05-30-2004 08:21 AM - edited 03-02-2019 04:01 PM
We have a 1MB connection to the internet.
We wish to divide the traffic is such a way that LAN users only have 256k of the 1mb. Internet users browsing sites hosted on our local servers (inbound traffic) should have unrestrcited bandwidth.
I have followed the GTS guide and recommendations from other posts. Here is a example of our configuration:
interface Serial0
traffic-shape group 110 256000 7936 7936 1000
interface FastEthernet0
traffic-shape group 110 256000 7936 7936 1000
access-list 110 permit ip host x.x.x.x any
access-list 110 permit ip any host x.x.x.x
What i am unsure of this exactly how it is possible to restrict incoming traffic considering the shaping is happening once the packets have already passed over the leased line?. I cannot seem to get a definitive answer.
Does TCP/IP adapt (i.e lowering its windows size due to unacknowledged packets? or something similar) or does it just retransmit the dropped packets??
Thanks in advance
05-30-2004 10:05 AM
I just picked up my good old TCP/IP book and from what i have read i understand the following:
Incoming packets will be routed from the ISP down the serial line. They will arrive at a rate of 1mb (128k/sec).

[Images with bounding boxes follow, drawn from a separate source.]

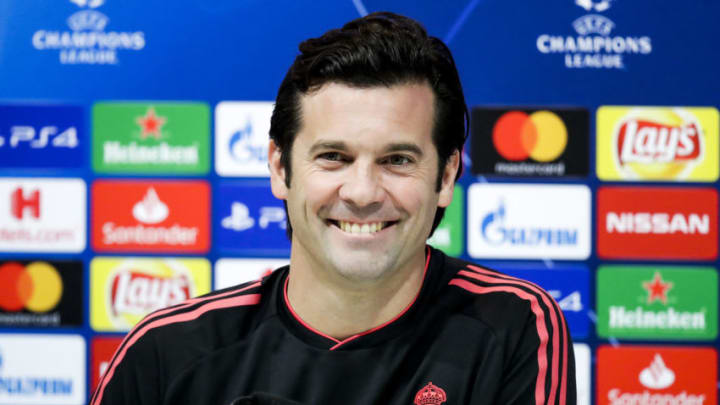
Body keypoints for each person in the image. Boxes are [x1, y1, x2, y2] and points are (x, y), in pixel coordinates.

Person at [92, 12, 575, 405]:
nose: (363, 192)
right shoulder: (166, 352)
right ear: (280, 168)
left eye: (397, 160)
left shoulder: (513, 327)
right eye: (333, 157)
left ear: (446, 177)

The local router configured with traffic shaping (see above) will only transmit traffic at a rate of 256k (32k/sec). This would probably cause packets to either be dropped or acks to be sent to the sender too late.The problem i assume is that the sender will just retransmit the data segment and the serial line will still be fully congested as the shaping is happening after the data has already traversed the link.
However from what i have read:
If an ACK is not received for a data segment in a specific period of time (RTO/RTT), the sender assumes that a router has dropped the packet due to congestion. The sender doubles the time to wait for its next ACK(RTO/RTT). It then retransmits the segment but uses the Slow start and congestion avoidance algorithms to control the windows sizes (sending of data) and consequently limiting the bandwdith consumed on the leased line.